# Does anyone recognize this finish mower?



## flmaxey (May 29, 2016)

I need to find parts (a wheel and fork) but I don't know where to start. It's 3 blades, 5', there's a anti scalp roller on the front that appears to be stock, and (from the photo) the nearest edge is a left side discharge.

(BTW: A Cornoi wheel and fork combo doesn't work. The vertical shaft diameter is too large. )

Thanks


----------



## BigT (Sep 15, 2014)

Hello flmaxey,

Your finish mower pictured has a unique feature that I've not seen before....a manual belt tensioning system.

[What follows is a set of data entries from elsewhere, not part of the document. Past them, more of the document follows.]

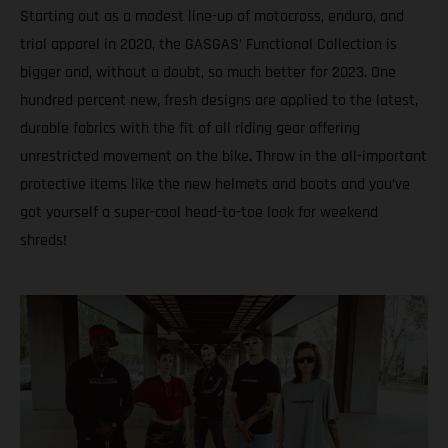
Starting out as a modest line-up of motocross, enduro, and
trial apparel in 2020, the GASGAS’ Functional Collection is
bigger and, without a doubt, so much better for 2023. One
hundred percent new, fresh designs are applied to the latest,
durable fabrics with the fit of all riding gear offering
unrestricted movement on the bike. Throw in the all-important
protective items like the new helmets and boots and you’ve
got yourself a super-cool head-to-toe look for weekend
shreds!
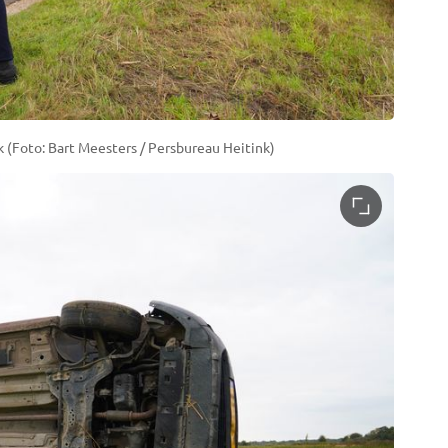
k (Foto: Bart Meesters / Persbureau Heitink)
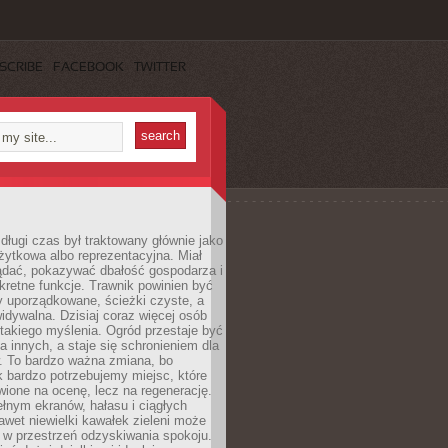
SCRIBE
FACEBOOK
TWITTER
długi czas był traktowany głównie jako
żytkowa albo reprezentacyjna. Miał
ądać, pokazywać dbałość gospodarza i
kretne funkcje. Trawnik powinien być
y uporządkowane, ścieżki czyste, a
idywalna. Dzisiaj coraz więcej osób
takiego myślenia. Ogród przestaje być
a innych, a staje się schronieniem dla
 To bardzo ważna zmiana, bo
k bardzo potrzebujemy miejsc, które
wione na ocenę, lecz na regenerację.
łnym ekranów, hałasu i ciągłych
wet niewielki kawałek zieleni może
 w przestrzeń odzyskiwania spokoju.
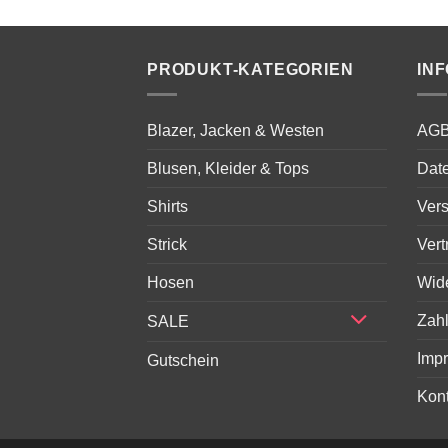
:
war:
ist:
,00 €.
229,00 €
179,00 €.
PRODUKT-KATEGORIEN
IN
Blazer, Jacken & Westen
AG
Blusen, Kleider & Tops
Dat
Shirts
Ver
Strick
Vert
Hosen
Wid
Zah
SALE
Imp
Gutschein
Kont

Maybe someone on the forum will recall this feature on a finish mower?


----------



## flmaxey (May 29, 2016)

*Thanks for taking a look*

While it's apparently rare, I just assumed the manual belt adjustment was the way finish mowers were made.

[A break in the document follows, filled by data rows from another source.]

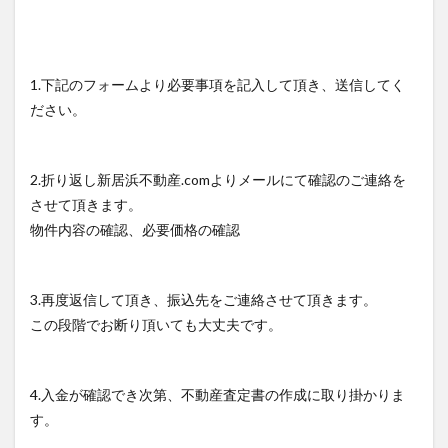
1.下記のフォームより必要事項を記入して頂き、送信してく
ださい。
2.折り返し新居浜不動産.comよりメールにて確認のご連絡を
させて頂きます。
物件内容の確認、必要価格の確認
3.再度返信して頂き、振込先をご連絡させて頂きます。
この段階でお断り頂いても大丈夫です。
4.入金が確認でき次第、不動産査定書の作成に取り掛かりま
す。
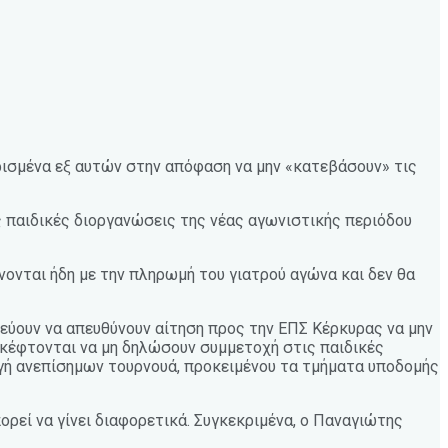
ορισμένα εξ αυτών στην απόφαση να μην «κατεβάσουν» τις
ς παιδικές διοργανώσεις της νέας αγωνιστικής περιόδου
νονται ήδη με την πληρωμή του γιατρού αγώνα και δεν θα
πεύουν να απευθύνουν αίτηση προς την ΕΠΣ Κέρκυρας να μην
 σκέφτονται να μη δηλώσουν συμμετοχή στις παιδικές
γωγή ανεπίσημων τουρνουά, προκειμένου τα τμήματα υποδομής
ορεί να γίνει διαφορετικά. Συγκεκριμένα, ο Παναγιώτης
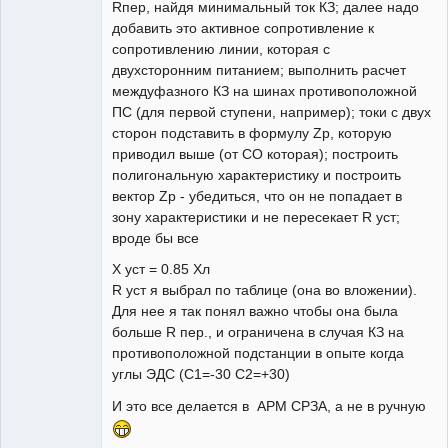
Rпер, найдя минимальный ток КЗ; далее надо
добавить это активное сопротивление к
сопротивлению линии, которая с
двухсторонним питанием; выполнить расчет
междуфазного КЗ на шинах противоположной
ПС (для первой ступени, например); токи с двух
сторон подставить в формулу Zр, которую
приводил выше (от СО которая); построить
полигональную характеристику и построить
вектор Zp - убедиться, что он не попадает в
зону характеристики и не пересекает R уст;
вроде бы все
X уст = 0.85 Xл
R уст я выбрал по таблице (она во вложении).
Для нее я так понял важно чтобы она была
больше R пер., и ограничена в случая КЗ на
противоположной подстанции в опыте когда
углы ЭДС (С1=-30 С2=+30)
И это все делается в АРМ СРЗА, а не в ручную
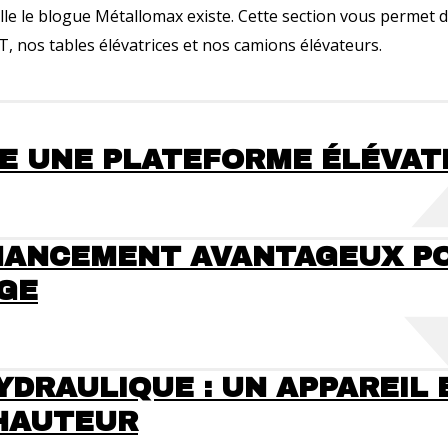
elle le blogue Métallomax existe. Cette section vous permet d
 nos tables élévatrices et nos camions élévateurs.
E UNE PLATEFORME ÉLÉVATR
INANCEMENT AVANTAGEUX PO
AGE
DRAULIQUE : UN APPAREIL 
HAUTEUR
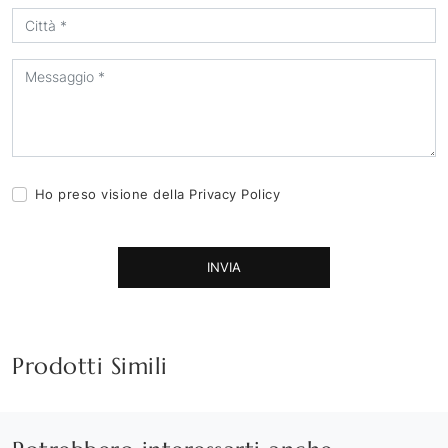
Ho preso visione della
Privacy Policy
INVIA
Prodotti Simili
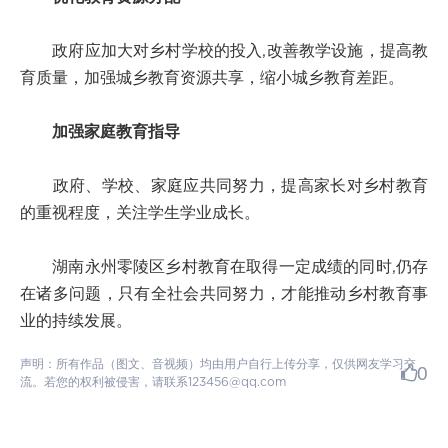
政府应加大对乡村学校的投入,改善教学设施，提高教
育质量，加强城乡教育资源共享，缩小城乡教育差距。
加强家庭教育指导
政府、学校、家庭应共同努力，提高家长对乡村教育
的重视程度，关注学生学业成长。
湖南永州零陵区乡村教育在取得一定成绩的同时,仍存
在诸多问题，只有全社会共同努力，才能推动乡村教育事
业的持续发展。
声明：所有作品（图文、音视频）均由用户自行上传分享，仅供网友学习交
0
流。若您的权利被侵害，请联系123456@qq.com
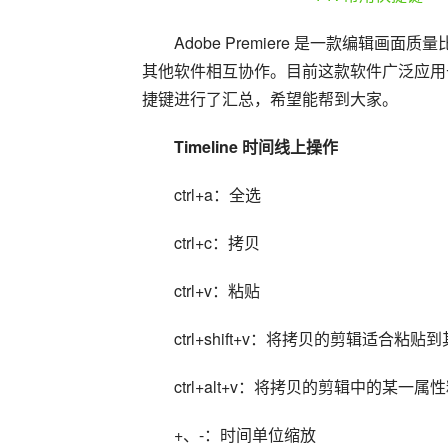
Adobe Premiere 是一款编辑画
其他软件相互协作。目前这款软件广泛应用于广告
捷键进行了汇总，希望能帮到大家。
Timeline 时间线上操作
ctrl+a：全选
ctrl+c：拷贝
ctrl+v：粘贴
ctrl+shift+v：将拷贝的剪辑适合粘
ctrl+alt+v：将拷贝的剪辑中的某一
+、-：时间单位缩放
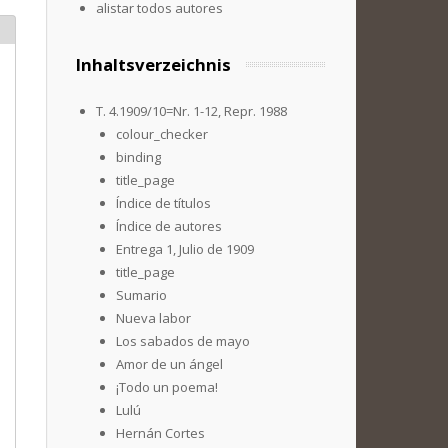
alistar todos autores
Inhaltsverzeichnis
T. 4.1909/10=Nr. 1-12, Repr. 1988
colour_checker
binding
title_page
Índice de títulos
Índice de autores
Entrega 1, Julio de 1909
title_page
Sumario
Nueva labor
Los sabados de mayo
Amor de un ángel
¡Todo un poema!
Lulú
Hernán Cortes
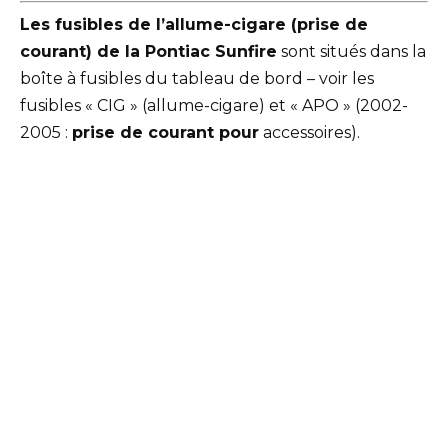
Les fusibles de l’allume-cigare (prise de
courant) de la Pontiac Sunfire
sont situés dans la
boîte à fusibles du tableau de bord – voir les
fusibles « CIG » (allume-cigare) et « APO » (2002-
2005 :
prise de courant pour
accessoires).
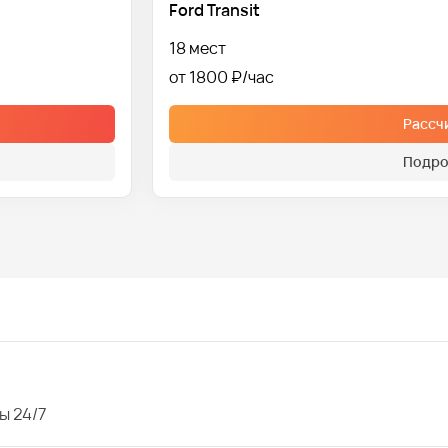
Ford Transit
18 мест
от 1800 ₽
Рассч
Подро
ы 24/7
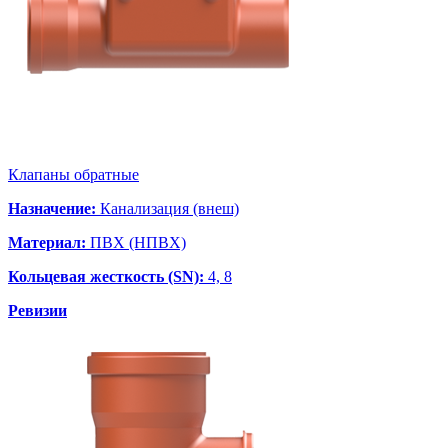
Клапаны обратные
Назначение:
Канализация (внеш)
Материал:
ПВХ (НПВХ)
Кольцевая жесткость (SN):
4, 8
Ревизии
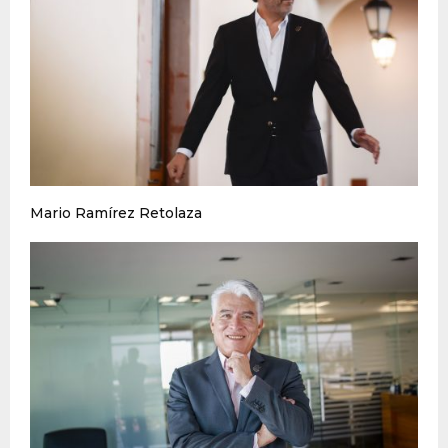
Mario Ramírez Retolaza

Since I can't identify the mower, it looks like a 3 hour drive (each way) is necessary. I'm going to take a wheel and fork combo to the Virginia Agri-Supply store and either buy what's needed or leave with a new Caroni finish mower.

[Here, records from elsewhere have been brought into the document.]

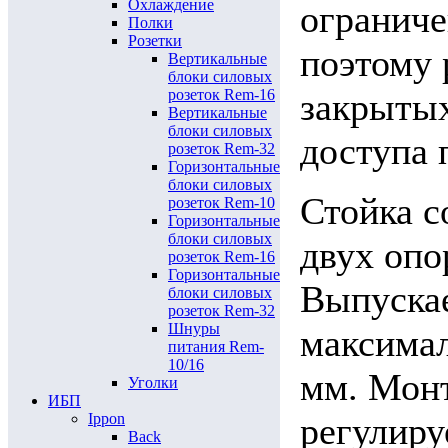
Охлаждение
ограниче
Полки
Розетки
поэтому 
Вертикальные
блоки силовых
розеток Rem-16
закрыты
Вертикальные
блоки силовых
доступа 
розеток Rem-32
Горизонтальные
блоки силовых
Стойка с
розеток Rem-10
Горизонтальные
блоки силовых
двух опо
розеток Rem-16
Горизонтальные
Выпускае
блоки силовых
розеток Rem-32
Шнуры
максимал
питания Rem-
10/16
мм. Монт
Уголки
ИБП
Ippon
регулиру
Back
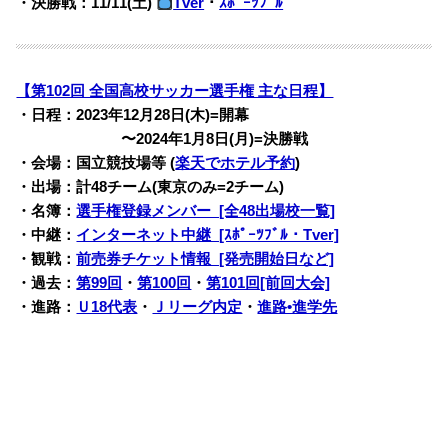
・決勝戦：11/11(土)
Tver
・
ｽﾎﾟｰﾂﾌﾞﾙ
【第102回 全国高校サッカー選手権 主な日程】
・日程：2023年12月28日(木)=開幕
・・・・・・・
〜2024年1月8日(月)=決勝戦
・会場：国立競技場等 (
楽天でホテル予約
)
・出場：計48チーム(東京のみ=2チーム)
・名簿：
選手権登録メンバー [全48出場校一覧]
・中継：
インターネット中継 [ｽﾎﾟｰﾂﾌﾞﾙ・Tver]
・観戦：
前売券チケット情報 [発売開始日など]
・過去：
第99回
・
第100回
・
第101回[前回大会]
・進路：
Ｕ18代表
・
Ｊリーグ内定
・
進路•進学先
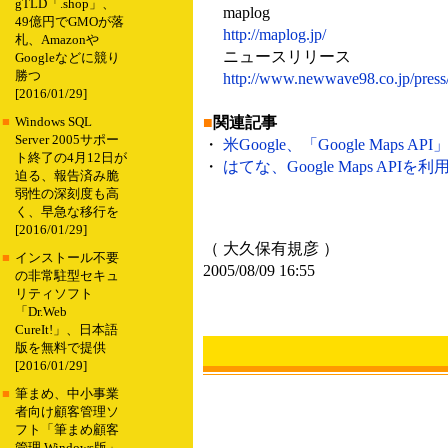
gTLD「.shop」、
maplog
49億円でGMOが落
http://maplog.jp/
札、Amazonや
ニュースリリース
Googleなどに競り
勝つ
http://www.newwave98.co.jp/press
[2016/01/29]
■
関連記事
■
Windows SQL
Server 2005サポー
・
米Google、「Google Maps 
ト終了の4月12日が
・
はてな、Google Maps API
迫る、報告済み脆
弱性の深刻度も高
く、早急な移行を
[2016/01/29]
（ 大久保有規彦 ）
■
インストール不要
2005/08/09 16:55
の非常駐型セキュ
リティソフト
「Dr.Web
CureIt!」、日本語
版を無料で提供
[2016/01/29]
■
筆まめ、中小事業
者向け顧客管理ソ
フト「筆まめ顧客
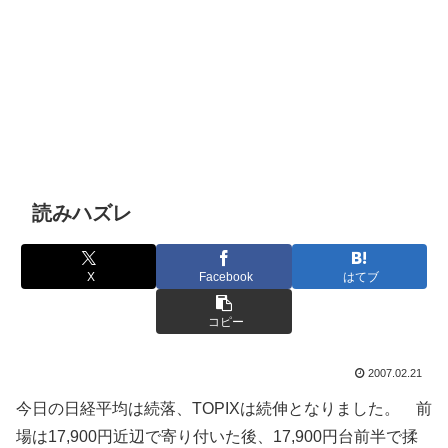
読みハズレ
X
Facebook
はてブ
コピー
2007.02.21
今日の日経平均は続落、TOPIXは続伸となりました。 前
場は17,900円近辺で寄り付いた後、17,900円台前半で揉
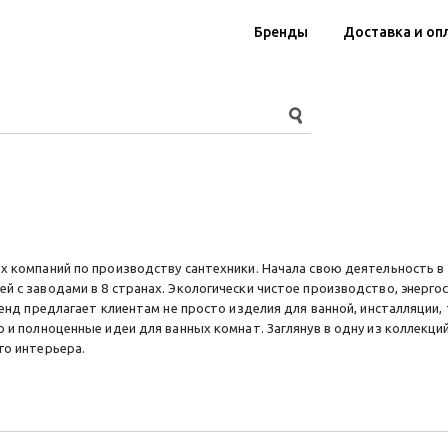
Бренды
Доставка и оп
х компаний по производству сантехники. Начала свою деятельность в 
й с заводами в 8 странах. Экологически чистое производство, энерго
Бренд предлагает клиентам не просто изделия для ванной, инсталляци
 и полноценные идеи для ванных комнат. Заглянув в одну из коллекци
го интерьера.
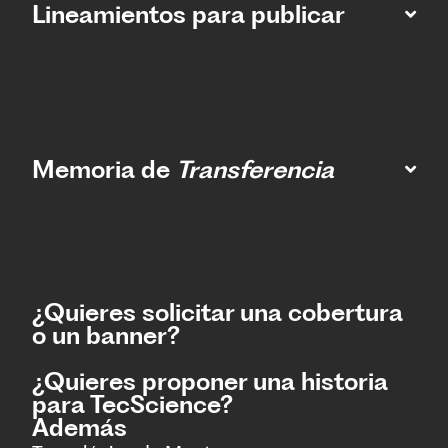
Lineamientos para publicar
Memoria de
Transferencia
¿Quieres solicitar una cobertura
o un banner?
¿Quieres proponer una historia
para TecScience?
Además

Again, I appreciate your taking a look.


----------



## DK35vince (Jan 22, 2006)

flmaxey said:


> While it's apparently rare, I just assumed the manual belt adjustment was the way finish mowers were made.


Its not rare.
My First Choice 84" finish mower and my Neighbors Befco 84" are both manual belt adjust.
Both have 2 belts vs 1.
Single belt systems often use the spring tensioner.


----------



## case580sl (Jan 2, 2012)

Check the KingKutter site. May be able to match up something there.


----------